# [Set exercise]
Convert every line of the material below into a JSON list of strings, with one string per line and any blank lines omitted.

# [Source data]
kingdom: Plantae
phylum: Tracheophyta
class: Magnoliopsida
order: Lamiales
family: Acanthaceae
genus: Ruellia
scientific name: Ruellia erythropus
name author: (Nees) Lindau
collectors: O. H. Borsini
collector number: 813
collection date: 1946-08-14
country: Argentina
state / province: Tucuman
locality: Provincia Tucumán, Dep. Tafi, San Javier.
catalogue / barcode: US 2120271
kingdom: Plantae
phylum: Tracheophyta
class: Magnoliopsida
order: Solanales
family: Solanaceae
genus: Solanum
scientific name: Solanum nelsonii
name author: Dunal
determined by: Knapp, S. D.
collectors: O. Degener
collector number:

# [Complete answer]
[
  "kingdom: Plantae",
  "phylum: Tracheophyta",
  "class: Magnoliopsida",
  "order: Lamiales",
  "family: Acanthaceae",
  "genus: Ruellia",
  "scientific name: Ruellia erythropus",
  "name author: (Nees) Lindau",
  "collectors: O. H. Borsini",
  "collector number: 813",
  "collection date: 1946-08-14",
  "country: Argentina",
  "state / province: Tucuman",
  "locality: Provincia Tucumán, Dep. Tafi, San Javier.",
  "catalogue / barcode: US 2120271",
  "kingdom: Plantae",
  "phylum: Tracheophyta",
  "class: Magnoliopsida",
  "order: Solanales",
  "family: Solanaceae",
  "genus: Solanum",
  "scientific name: Solanum nelsonii",
  "name author: Dunal",
  "determined by: Knapp, S. D.",
  "collectors: O. Degener",
  "collector number:"
]